Enforcement

Title: Police powers and procedures, England and Wales, 2018

Organisation: Home Office
Date uploaded: 12th November 2019
Date published/launched: October 2019

Free
This release contains statistics on the use of various police powers in England and Wales. The release is broken down into seven main sections, two of which relate to road traffic offences.

The Fixed Penalty Notices (FPNs) and other outcomes for motoring offences section contains data from the national fixed penalty processing system (PentiP), on a calendar-year basis. It includes statistics on the number of endorsable and non-endorsable FPNs issued for a range of motoring offences; FPNs issued as a result of camera-detected offences, cases where the penalty was paid; and motoring offences that resulted in a driver retraining course, or court action.

Key results
In the year ending December 2018, there were:
- 2.5m motoring offences recorded (excluding 354,705 cancelled cases), which resulted in a Fixed Penalty Notice or another outcome, an increase of 3.8% compared with the previous year.

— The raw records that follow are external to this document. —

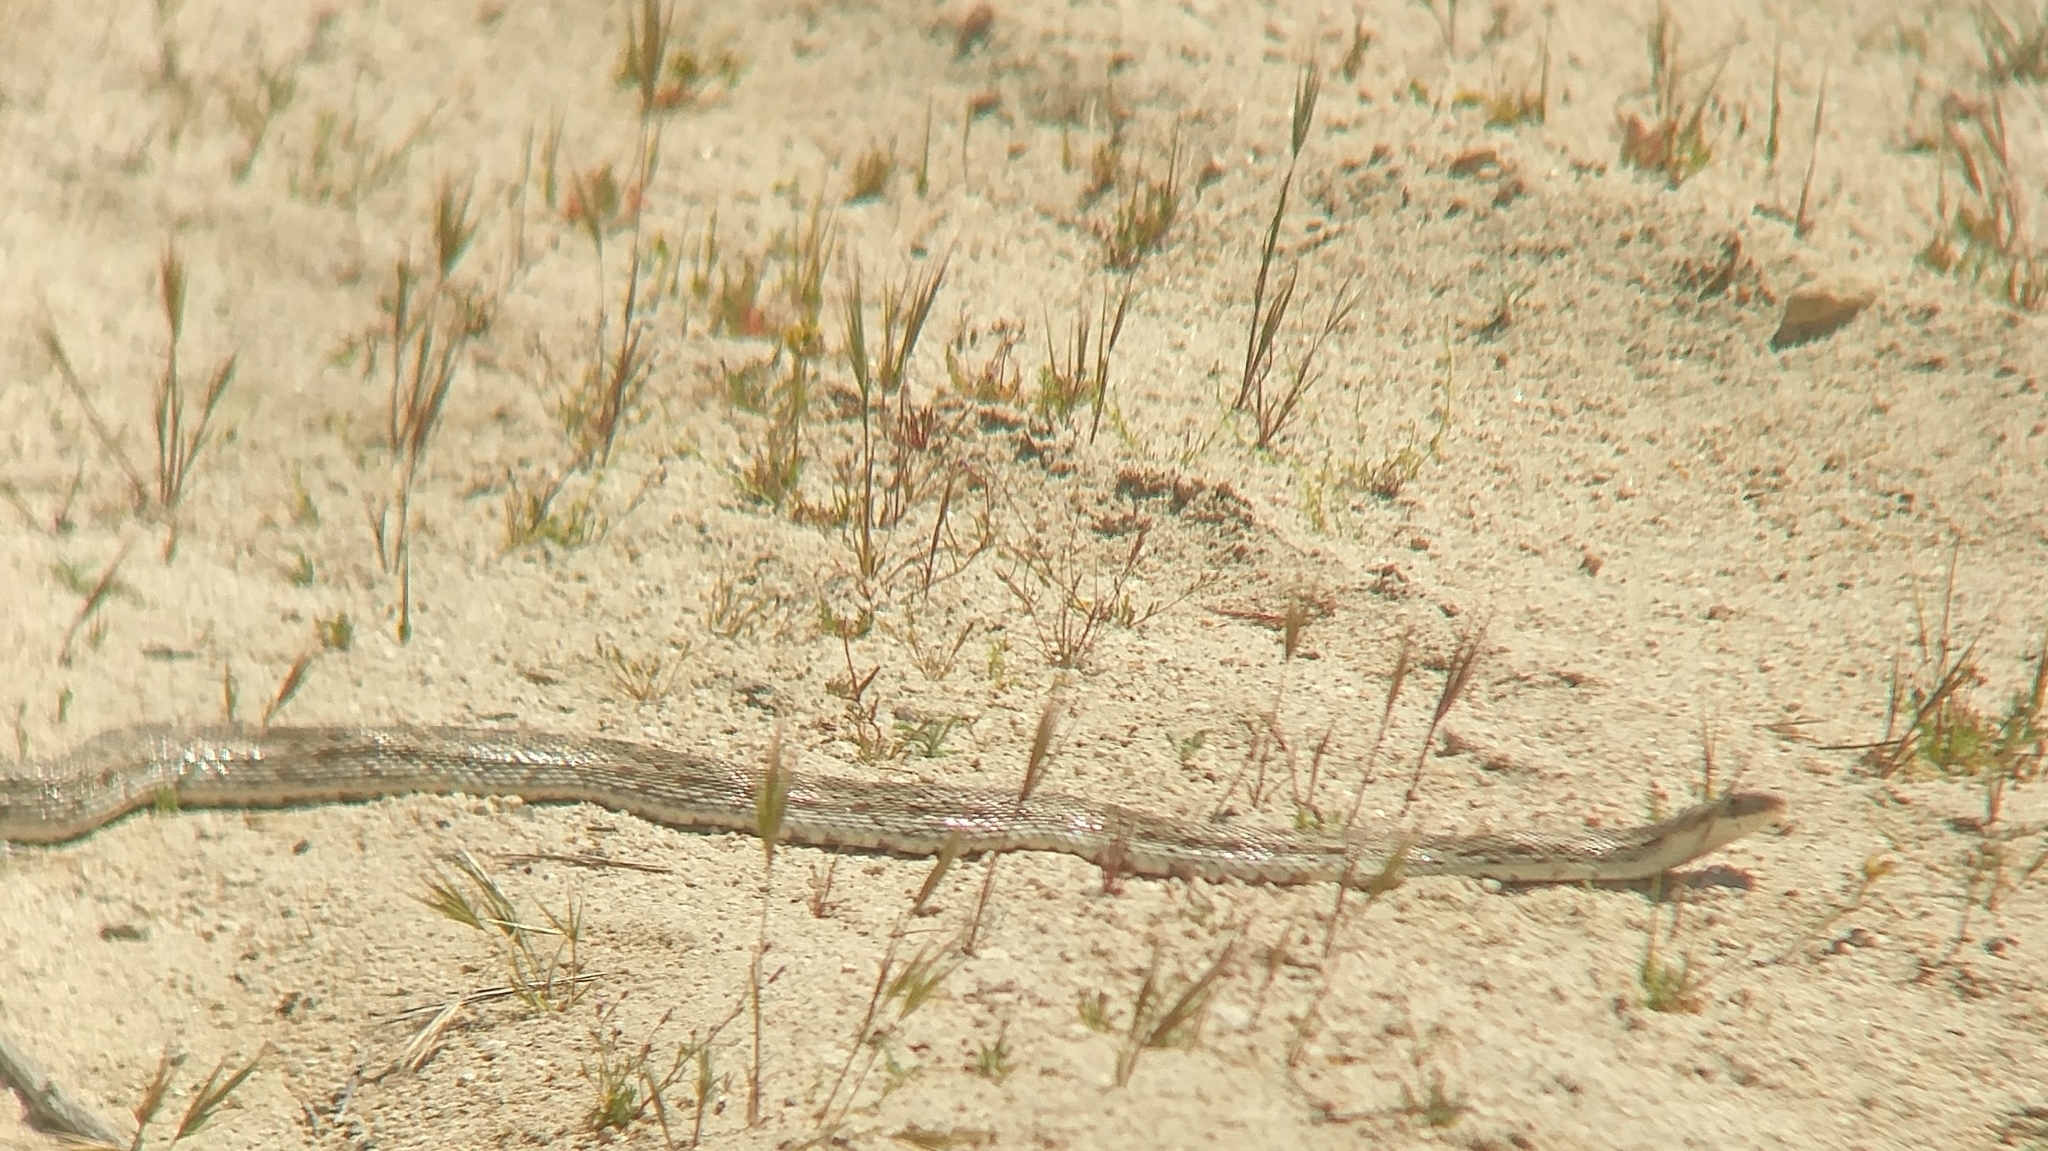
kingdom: Animalia
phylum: Chordata
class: Squamata
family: Colubridae
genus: Pituophis
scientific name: Pituophis catenifer
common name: Gopher snake
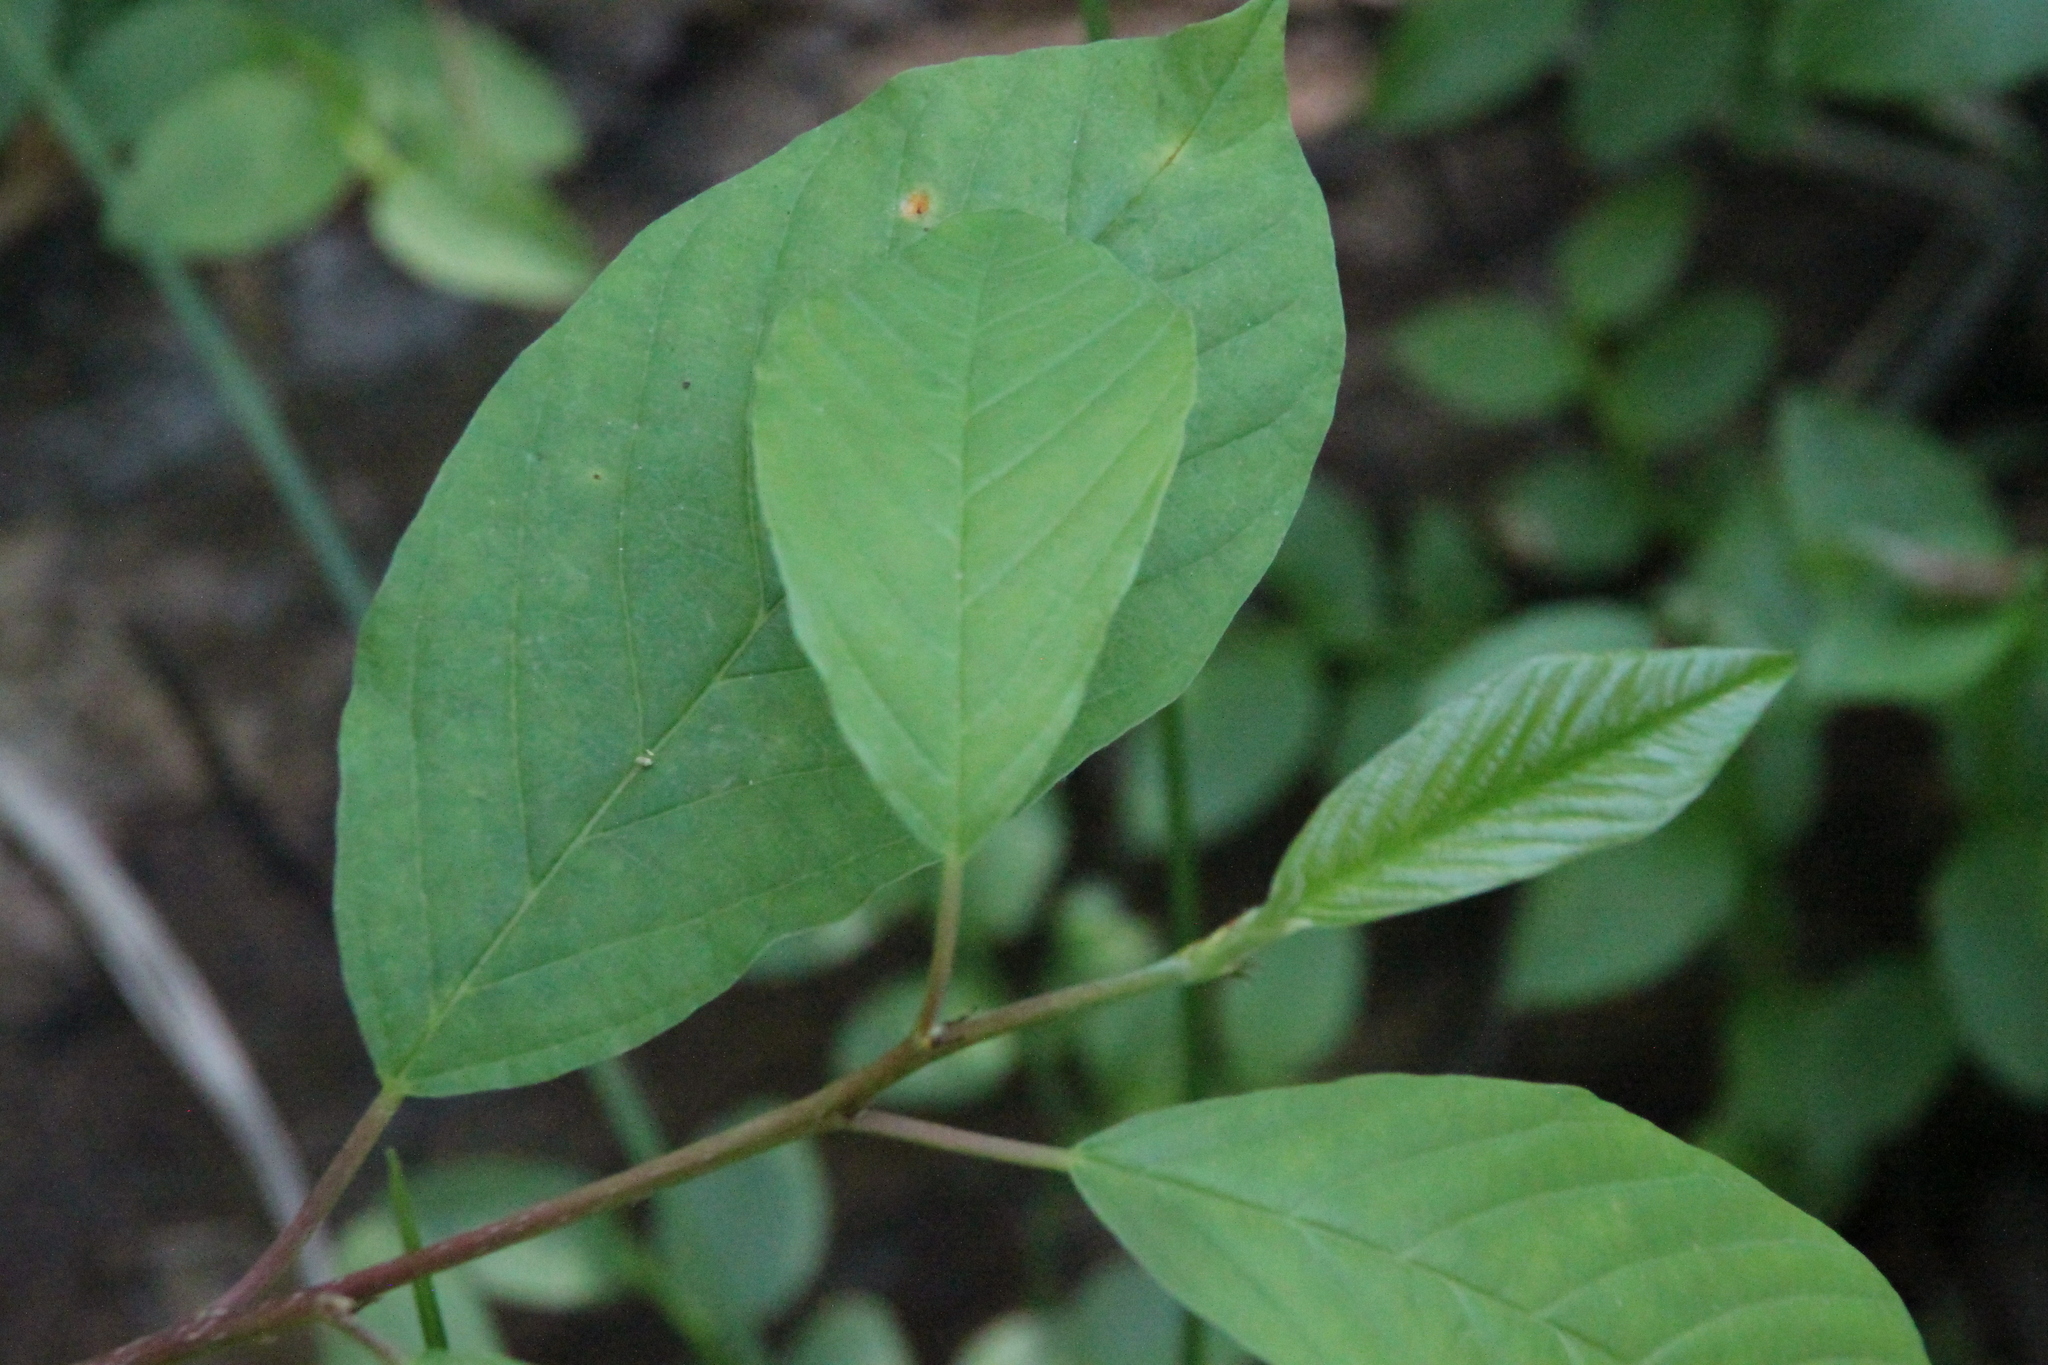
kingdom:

- Over four-fifths (85%) of recorded motoring offences were for speed limit offences (2,105.409), up 1% on the previous year (2,013,830). The number of speed limit offences has increased gradually year-on-year since 2011, and now stand at the highest level recorded.

- 45% of driving offences resulted in driver retraining, a fine was paid in a further 40% of cases and 15% of cases involved court action.

The breath tests section contains data from the 43 police forces in England and Wales on a calendar-year basis. It includes statistics on the number of alcohol screening breath tests carried out by police and tests that were positive or refused.

Key results
In the year ending December 2018 there were:

- 320,988 breath tests carried out by police, a 2% fall compared with the previous year (when comparing data for 39 forces who were able to provide full data in both years). This fall continues the downward trend seen since the peak of 670,023 breath tests in 2009.

- 15% of breath tests were positive or refused, the highest proportion since 2007.

- As in previous years, more breath tests were undertaken in December than any other month, followed by June, coinciding with police drink and drug driving campaigns.